Can they? Or can law enforcement officials prevent them from being wiped? This was a matter of debate during the Supreme Court arguments, with Deputy Solicitor General Michael Dreeben, representing the United States, listing a number of technical obstacles to delaying a search of a cell phone.

First on that list: Encryption, which Dreeben said, “kicks in automatically…and then…you need the password to open it….And law enforcement’s forensic labs aren’t going to be able to get around it except with extraordinary efforts and extraordinary time.”

In “my experience,” he said, “from the people that I had spoken with is that a lot of phones are arriving at the lab in a locked and encrypted state and it’s very tough to deal with that.”

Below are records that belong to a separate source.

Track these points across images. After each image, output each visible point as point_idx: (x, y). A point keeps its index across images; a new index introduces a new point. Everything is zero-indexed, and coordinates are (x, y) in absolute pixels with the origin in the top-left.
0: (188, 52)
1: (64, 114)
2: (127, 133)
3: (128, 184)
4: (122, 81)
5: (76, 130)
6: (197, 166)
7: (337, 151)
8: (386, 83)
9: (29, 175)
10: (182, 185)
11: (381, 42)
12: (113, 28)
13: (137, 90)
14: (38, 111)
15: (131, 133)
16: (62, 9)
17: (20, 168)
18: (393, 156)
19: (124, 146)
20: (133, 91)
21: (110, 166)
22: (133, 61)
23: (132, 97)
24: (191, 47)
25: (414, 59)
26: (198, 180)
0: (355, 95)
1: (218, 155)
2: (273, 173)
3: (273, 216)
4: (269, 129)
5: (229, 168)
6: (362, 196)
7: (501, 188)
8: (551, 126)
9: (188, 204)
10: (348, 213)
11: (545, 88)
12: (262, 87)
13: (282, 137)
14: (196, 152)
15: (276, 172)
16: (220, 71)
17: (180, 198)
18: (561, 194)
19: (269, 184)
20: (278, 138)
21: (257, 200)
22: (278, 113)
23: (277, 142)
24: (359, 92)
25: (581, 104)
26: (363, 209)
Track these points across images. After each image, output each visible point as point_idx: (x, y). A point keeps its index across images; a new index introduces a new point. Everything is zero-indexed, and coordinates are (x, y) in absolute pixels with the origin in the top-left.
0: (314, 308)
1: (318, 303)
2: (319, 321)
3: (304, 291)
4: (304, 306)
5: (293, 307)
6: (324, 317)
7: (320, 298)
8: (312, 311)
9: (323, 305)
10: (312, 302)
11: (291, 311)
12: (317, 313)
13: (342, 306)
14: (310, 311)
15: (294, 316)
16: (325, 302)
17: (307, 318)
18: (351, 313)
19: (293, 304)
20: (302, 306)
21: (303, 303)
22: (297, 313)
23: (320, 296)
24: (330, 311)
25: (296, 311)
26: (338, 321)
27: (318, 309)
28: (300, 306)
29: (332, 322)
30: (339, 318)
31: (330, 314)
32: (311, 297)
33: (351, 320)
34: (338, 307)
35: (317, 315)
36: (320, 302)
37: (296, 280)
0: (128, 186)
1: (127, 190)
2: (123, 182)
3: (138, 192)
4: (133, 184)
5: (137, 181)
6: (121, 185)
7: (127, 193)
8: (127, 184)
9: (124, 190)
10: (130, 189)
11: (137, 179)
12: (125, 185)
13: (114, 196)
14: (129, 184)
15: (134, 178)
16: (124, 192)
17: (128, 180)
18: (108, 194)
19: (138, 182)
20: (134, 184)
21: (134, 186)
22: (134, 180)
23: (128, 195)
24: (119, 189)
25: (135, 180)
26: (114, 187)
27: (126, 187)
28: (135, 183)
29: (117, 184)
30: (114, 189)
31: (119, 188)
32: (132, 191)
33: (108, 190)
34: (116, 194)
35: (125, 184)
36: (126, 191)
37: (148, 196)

I turned to Richard Mislan, a visiting assistant professor in the Rochester Institute of Technology’s computer security department, for his thoughts about just how real those technical obstacles, including encryption, are. Mislan wrote about the use of cell-phone based evidence in “Cellphone Crime Solvers,” published in the July 2010 issue of IEEE Spectrum.

Mislan agreed that more and more phones are password-protected these days, and new security tools like fingerprint access add a layer of difficulty. But he, says, “there are tools that are well known to the [law enforcement] community to deal with passwords.”

Dreeben also expressed concern over the fact that cell phones can be wiped remotely. “Even if an officer has a cell phone in his hand, he cannot guarantee, unless it's disconnected from the network or somehow protected from the network, that there won't be a remote wipe signal sent to the phone that will wipe its data,” Dreeben told the Court.

Indeed, Dreeben is correct that wiping a phone remotely isn’t hard—for example, Apple’s iOS devices include a simple tool, “Find My Iphone” and Android 2.2+ users can set up the “Device Policy” app to allow them to remotely erase all the data on their phones.

But law enforcement officials need to preserve the evidence on phones even when they are searched on the scene, not just later with a warrant, and tools exist to allow them to do so. The basic solution is a Faraday bag, a simple sleeve with a layer of conductive material, either a solid or a mesh, that prevents wireless signals from getting in or out. A sleeve is widely available and cheap, around $30. More sophisticated versions specifically designed to preserve evidence cost in the hundreds of dollars, hold multiple phones, and keep them charged while they are being transported.

The Justices quizzed Dreeben about the practicality of using such cases. Dreeben said, “If you throw a phone into a Faraday bag, which is supposedly going to be able to block network signals, when you open it up, it has to be similarly shielded or it will pick up a signal from a cell tower, and that will wipe the phone.” This, he pointed out, doesn’t always work:  “The F.B.I. tried to build a Faraday room in a building that they later discovered Verizon had put up a cell tower on it, and that cell tower put out a strong enough signal to go right through the Faraday room.”

Mislan indicated that most police departments understand the need to open phones in a protected enclosure and know where they can do so. They also know where the cell towers are.

Justice Sonia Sotomayor suggested that arresting officers simply put phones into airplane mode, preventing them from receiving calls or data. Dreeben’s counter-argument, essentially, was that phones are just too complicated. “It is not always possible to find airplane mode on all the 500, 600 models of phones that are out there,” he said. And, he said, consider that “The officer has a lot of things to do when he arrests suspects. Say he arrests five suspects in a car and they each have three cell phones. Trying to find and put each one of them into airplane mode and go the further step and...” (Sotomayor cut Dreeben off at this point.)

Five suspects might indeed have three cell phones each, in order to hide their identities when making certain calls. But, points out Mislan, these days, putting a phone into airplane mode is not rocket science. In recent years the wild world of phone operating systems has settled down to a dominant four—Apple iOs, Android, Windows Mobile, and Blackberry—and these are well understood. An arresting officer should have little trouble finding airplane mode.

The court is expected to issue its rulings on these cases in July.